Jing Venås Kjeldsen 129

Inspired by ledgers and mobile data subscriptions, we launched an hour-based credit system together with new subscription plans last year. That lead to hyper-growth. We will be looking into how to build such a system, and we used it to automate invoicing

What is a ledger?

A blank ledger

A ledger is a “book” of all the transactions a business has completed. In account, it is splitter up into multiple accounts or books, for example, cash, expense, assets. Each ledger entry is append-only and immutable (cannot be changed or deleted).

In blockchains, the “book” is a distributed ledger consisting of multiple nodes. The transaction gets written in the book when a majority of nodes verify the transaction through a majority vote. You can only add transactions to the book, but not deleted. The idea is that you can always trust that the balance is correct, as the balance is never stored anywhere, but calculated through that the wallet scans through the ledger and aggregate the number. You also gain full transparency over the transactions. By never storing the value, but deriving it, your data will always be correct. Reports also won’t need to be pre-calculated but can be done on the spot.

Our credit system

Superside is a subscription service that delivers full-stack design to enterprises. In each of the plans, you are included x amounts of work hours of design work of a certain type (essentials, full-stack, campaign) that have different rates. Parts of the x hours also include fast turn-around with an additional fee for 24-hour turnaround and 12-hour turnaround. Inspired by mobile data providers, we also wanted to have automatic data rollover.

Our credit system started out as homegrown excel-sheets, that needed manual bookkeeping, but we quickly saw that we were struggling to track back the transactions (what project used this amount?). It was also hard to figure out how many hours will be rolled over, what kind of design hours, the full transaction history, and a guarantee of the correctness.

We also wanted to always provide a clear answer on how many hours the customers had left on their plan, and reports on how they spent their hours during each month. Most billing subscription tools were made for SaaS, where you either pay per resource (e.g. $10/user/month or $5/license/month), or charge a dollar amount per unit (e.g. $0.1/gb/month). In our case, the existing saas offerings weren’t sufficient, as we had multiple types of design, delivery time, rollover, and full transparency of which projects we were using credits, and which we didn’t. Builder a ledger seems to be the way for us.

→ TASK TO CARRY OUT
Continue the piece on building a ledger-based credit system, starting right after its last sentence.

→ COLLECTED DATA
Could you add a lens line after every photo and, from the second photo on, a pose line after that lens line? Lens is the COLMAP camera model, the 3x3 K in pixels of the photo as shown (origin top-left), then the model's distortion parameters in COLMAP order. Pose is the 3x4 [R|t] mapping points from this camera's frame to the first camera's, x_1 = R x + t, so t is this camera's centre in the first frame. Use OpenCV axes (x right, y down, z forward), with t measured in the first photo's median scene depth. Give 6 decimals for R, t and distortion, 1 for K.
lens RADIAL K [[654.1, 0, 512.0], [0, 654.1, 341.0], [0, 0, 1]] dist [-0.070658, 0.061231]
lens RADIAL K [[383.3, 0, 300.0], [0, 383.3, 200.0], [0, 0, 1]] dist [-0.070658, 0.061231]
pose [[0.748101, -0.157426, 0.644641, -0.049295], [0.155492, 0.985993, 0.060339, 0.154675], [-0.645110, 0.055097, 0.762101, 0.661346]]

→ ANSWER SPACE
Building a ledger

Before starting to code and looking at the data structure, we started to define the properties of the subscription system:

  • Every month, we add x hours of a design type where y hours is fast turnaround.
  • Fast turnaround hours get converted to non-fast-turnaround after one month.
  • Credits expire after three months.
  • Possible to perform manual operations, like adding hours.
  • Optimization: If it was log projects with a design type of a lower price, we could use the credits to cover this, if we had hours left unspent. But if we at the end of the month see that we have used our credits un-optimal, we should reallocate the credits and cover the most expensive projects.
  • multiple reports to give everyone full transparency of how much credit is used, and what they are used for
How our monthly report looks like, powered by a ledger system

We then started with some observations:

  • There are actually two types of operations we need to support: Operations on the credits, and operations on hours. To keep it simple, we will define them in two different ledgers.
  • Instead of making it multidimensional, with one column for each designated design type, and one for fast-turnaround, we could use a single list: Essentials, Essentials_Fast_turnaround, Full_stack, Full_stack_fast_turnaround, Campaign.
  • For fast-turnaround hours, we could have a separate column for the date, telling the expiration date.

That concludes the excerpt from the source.